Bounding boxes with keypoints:
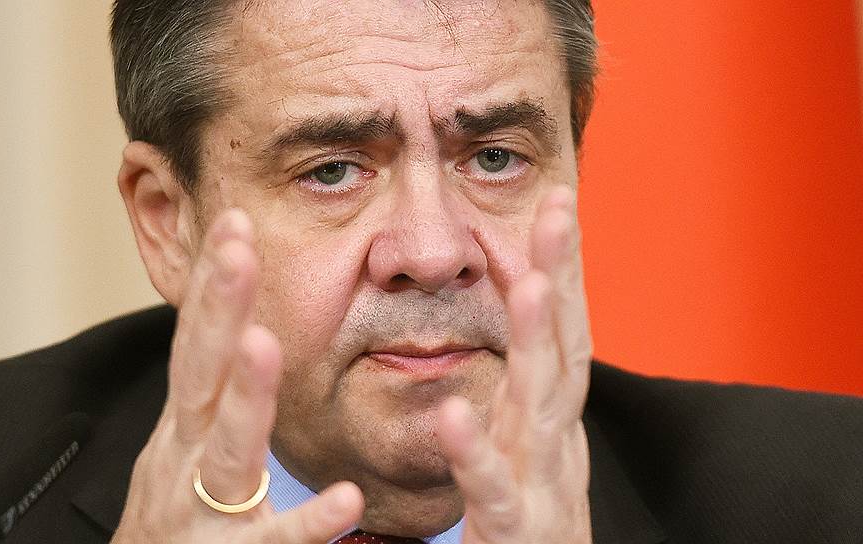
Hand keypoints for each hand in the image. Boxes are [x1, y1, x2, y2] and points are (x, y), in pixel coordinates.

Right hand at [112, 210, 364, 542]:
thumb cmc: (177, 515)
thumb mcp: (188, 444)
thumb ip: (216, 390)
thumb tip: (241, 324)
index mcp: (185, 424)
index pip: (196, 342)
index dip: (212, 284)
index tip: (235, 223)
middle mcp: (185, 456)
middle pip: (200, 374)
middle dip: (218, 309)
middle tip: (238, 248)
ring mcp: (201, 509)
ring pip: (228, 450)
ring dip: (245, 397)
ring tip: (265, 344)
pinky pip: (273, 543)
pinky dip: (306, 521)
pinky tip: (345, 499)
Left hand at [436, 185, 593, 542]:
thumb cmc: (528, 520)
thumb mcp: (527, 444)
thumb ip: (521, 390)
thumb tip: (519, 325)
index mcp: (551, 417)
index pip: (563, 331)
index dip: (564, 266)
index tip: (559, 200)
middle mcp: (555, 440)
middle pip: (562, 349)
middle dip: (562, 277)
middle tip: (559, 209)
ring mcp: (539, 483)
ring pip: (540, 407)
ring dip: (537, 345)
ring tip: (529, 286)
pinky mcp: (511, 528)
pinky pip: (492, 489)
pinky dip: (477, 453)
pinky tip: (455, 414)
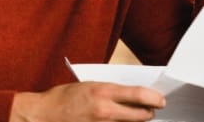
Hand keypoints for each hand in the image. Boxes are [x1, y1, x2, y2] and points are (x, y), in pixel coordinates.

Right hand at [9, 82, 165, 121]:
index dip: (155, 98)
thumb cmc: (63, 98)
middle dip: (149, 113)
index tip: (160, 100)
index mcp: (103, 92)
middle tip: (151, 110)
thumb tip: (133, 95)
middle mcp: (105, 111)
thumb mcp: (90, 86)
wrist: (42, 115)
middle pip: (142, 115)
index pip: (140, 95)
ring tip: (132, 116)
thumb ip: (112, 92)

---

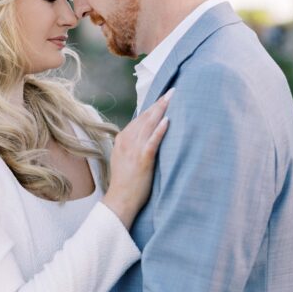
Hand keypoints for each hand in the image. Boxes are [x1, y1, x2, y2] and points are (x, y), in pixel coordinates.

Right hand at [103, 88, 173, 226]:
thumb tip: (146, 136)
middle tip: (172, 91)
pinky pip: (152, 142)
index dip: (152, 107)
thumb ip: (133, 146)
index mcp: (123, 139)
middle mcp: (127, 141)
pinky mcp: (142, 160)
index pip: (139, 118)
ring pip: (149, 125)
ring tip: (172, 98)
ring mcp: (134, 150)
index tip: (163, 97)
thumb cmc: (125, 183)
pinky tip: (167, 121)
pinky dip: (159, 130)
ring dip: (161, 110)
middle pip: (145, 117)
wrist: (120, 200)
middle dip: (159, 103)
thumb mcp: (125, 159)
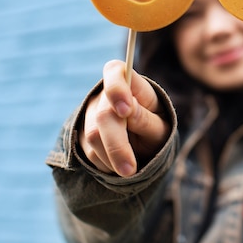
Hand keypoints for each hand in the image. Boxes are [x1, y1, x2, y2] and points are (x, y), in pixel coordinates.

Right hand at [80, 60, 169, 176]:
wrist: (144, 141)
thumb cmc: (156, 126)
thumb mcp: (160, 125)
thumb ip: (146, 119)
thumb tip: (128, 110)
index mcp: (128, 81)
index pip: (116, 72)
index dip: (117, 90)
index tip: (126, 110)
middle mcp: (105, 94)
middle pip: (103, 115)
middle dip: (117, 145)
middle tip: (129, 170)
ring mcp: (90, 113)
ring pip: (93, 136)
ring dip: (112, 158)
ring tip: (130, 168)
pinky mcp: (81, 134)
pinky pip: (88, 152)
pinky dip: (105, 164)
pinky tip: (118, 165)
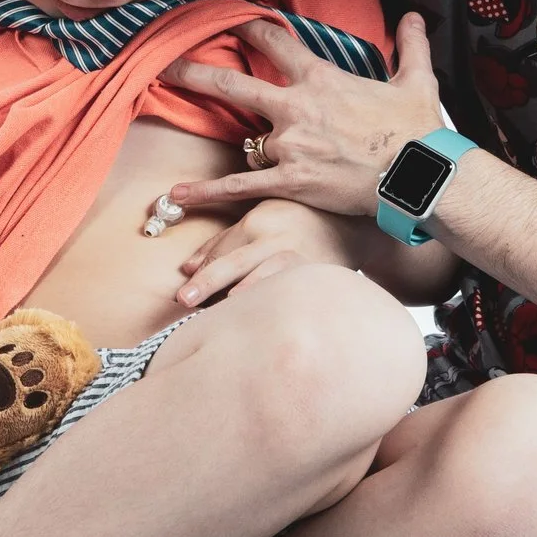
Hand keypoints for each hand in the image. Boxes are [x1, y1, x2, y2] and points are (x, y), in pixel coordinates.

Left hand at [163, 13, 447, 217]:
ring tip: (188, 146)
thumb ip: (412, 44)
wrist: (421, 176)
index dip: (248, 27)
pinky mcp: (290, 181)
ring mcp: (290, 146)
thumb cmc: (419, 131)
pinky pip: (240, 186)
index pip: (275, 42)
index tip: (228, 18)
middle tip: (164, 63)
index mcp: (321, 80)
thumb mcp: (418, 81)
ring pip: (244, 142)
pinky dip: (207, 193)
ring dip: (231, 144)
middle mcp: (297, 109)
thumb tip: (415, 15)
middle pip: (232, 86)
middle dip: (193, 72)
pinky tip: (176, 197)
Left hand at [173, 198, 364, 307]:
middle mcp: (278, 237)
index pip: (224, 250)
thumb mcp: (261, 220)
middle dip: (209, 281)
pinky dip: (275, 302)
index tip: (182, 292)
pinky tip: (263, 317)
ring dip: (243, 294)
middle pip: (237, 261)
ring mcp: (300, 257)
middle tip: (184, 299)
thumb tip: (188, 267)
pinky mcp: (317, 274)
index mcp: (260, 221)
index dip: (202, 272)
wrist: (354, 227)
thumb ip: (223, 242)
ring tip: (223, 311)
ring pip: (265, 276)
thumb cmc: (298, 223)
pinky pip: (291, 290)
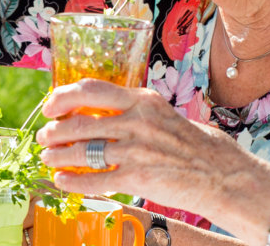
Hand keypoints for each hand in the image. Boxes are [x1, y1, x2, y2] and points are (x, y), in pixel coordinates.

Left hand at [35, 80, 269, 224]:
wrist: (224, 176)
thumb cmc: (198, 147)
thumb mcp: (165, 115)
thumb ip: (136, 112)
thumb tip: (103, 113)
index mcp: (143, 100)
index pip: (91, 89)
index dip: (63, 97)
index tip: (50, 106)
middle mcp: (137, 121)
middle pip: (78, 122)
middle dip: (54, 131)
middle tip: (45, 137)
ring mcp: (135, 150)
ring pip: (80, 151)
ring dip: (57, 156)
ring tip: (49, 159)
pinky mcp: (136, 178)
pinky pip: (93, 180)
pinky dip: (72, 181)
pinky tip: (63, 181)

---

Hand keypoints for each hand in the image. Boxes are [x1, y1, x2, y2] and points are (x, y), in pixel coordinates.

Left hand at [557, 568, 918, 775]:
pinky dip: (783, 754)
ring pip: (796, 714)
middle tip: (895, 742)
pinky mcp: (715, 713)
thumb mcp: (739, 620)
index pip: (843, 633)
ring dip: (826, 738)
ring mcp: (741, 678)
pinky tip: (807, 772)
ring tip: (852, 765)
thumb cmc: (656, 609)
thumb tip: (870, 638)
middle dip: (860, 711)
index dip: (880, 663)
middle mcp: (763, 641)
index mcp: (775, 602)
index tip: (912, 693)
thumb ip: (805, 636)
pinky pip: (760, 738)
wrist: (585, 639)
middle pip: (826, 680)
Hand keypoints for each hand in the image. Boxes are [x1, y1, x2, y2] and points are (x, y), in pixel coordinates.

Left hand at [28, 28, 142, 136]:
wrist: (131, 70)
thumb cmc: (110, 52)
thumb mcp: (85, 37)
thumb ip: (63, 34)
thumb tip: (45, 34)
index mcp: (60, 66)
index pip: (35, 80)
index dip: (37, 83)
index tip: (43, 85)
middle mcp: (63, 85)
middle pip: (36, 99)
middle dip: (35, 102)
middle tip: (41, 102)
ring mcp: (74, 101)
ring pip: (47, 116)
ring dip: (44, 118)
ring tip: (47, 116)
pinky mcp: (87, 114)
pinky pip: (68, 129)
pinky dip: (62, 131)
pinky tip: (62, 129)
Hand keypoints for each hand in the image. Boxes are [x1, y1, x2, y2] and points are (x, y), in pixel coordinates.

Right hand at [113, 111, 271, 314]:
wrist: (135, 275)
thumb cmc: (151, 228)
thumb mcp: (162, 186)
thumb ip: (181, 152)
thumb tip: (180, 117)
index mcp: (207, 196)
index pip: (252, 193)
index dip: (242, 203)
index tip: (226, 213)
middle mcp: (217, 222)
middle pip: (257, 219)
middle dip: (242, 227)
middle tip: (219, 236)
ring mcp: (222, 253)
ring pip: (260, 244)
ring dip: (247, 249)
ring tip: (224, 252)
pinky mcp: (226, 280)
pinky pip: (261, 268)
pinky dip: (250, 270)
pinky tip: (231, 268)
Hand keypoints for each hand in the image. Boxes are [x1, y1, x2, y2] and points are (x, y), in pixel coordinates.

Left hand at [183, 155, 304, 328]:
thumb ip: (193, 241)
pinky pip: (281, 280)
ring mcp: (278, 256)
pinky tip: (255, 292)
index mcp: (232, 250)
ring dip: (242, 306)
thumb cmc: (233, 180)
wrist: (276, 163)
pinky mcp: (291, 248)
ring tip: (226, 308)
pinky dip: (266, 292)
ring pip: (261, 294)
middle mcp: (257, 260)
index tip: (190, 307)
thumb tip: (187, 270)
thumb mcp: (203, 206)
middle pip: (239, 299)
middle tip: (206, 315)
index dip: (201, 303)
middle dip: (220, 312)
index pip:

▸ **Task objective**:
In the records above, find the line with "ring mcp: (300, 257)" and the line with "pinky mcp: (136, 178)", then restate word for word only those two lines and all lines between, omitting pictures.

▸ **Result**:
ring mcp: (300, 257)
middle tip: (184, 299)
thumb tip: (188, 267)
pinky mcp: (317, 274)
index mcp: (260, 221)
index dip: (202, 272)
wrist: (354, 227)
thumb ip: (223, 242)
ring tip: (223, 311)
ring pip: (265, 276)
thumb cmc: (298, 223)
pinky pip: (291, 290)
Hand keypoints for each hand in the image. Boxes are [x1, y1, x2, y2] and points are (x, y), in pixel coordinates.

Left hand at [35, 80, 269, 224]:
wrist: (224, 176)
thumb cmc: (198, 147)
thumb mcp: (165, 115)
thumb ip: (136, 112)
thumb tip: (103, 113)
index mcp: (143, 100)
index pip: (91, 89)
index dip: (63, 97)
index tip: (50, 106)
middle mcp: (137, 121)
middle pip: (78, 122)
middle dip: (54, 131)
middle tip: (45, 137)
ring mcp: (135, 150)
ring pip: (80, 151)
ring dip: (57, 156)
ring tip: (49, 159)
pinky mcp: (136, 178)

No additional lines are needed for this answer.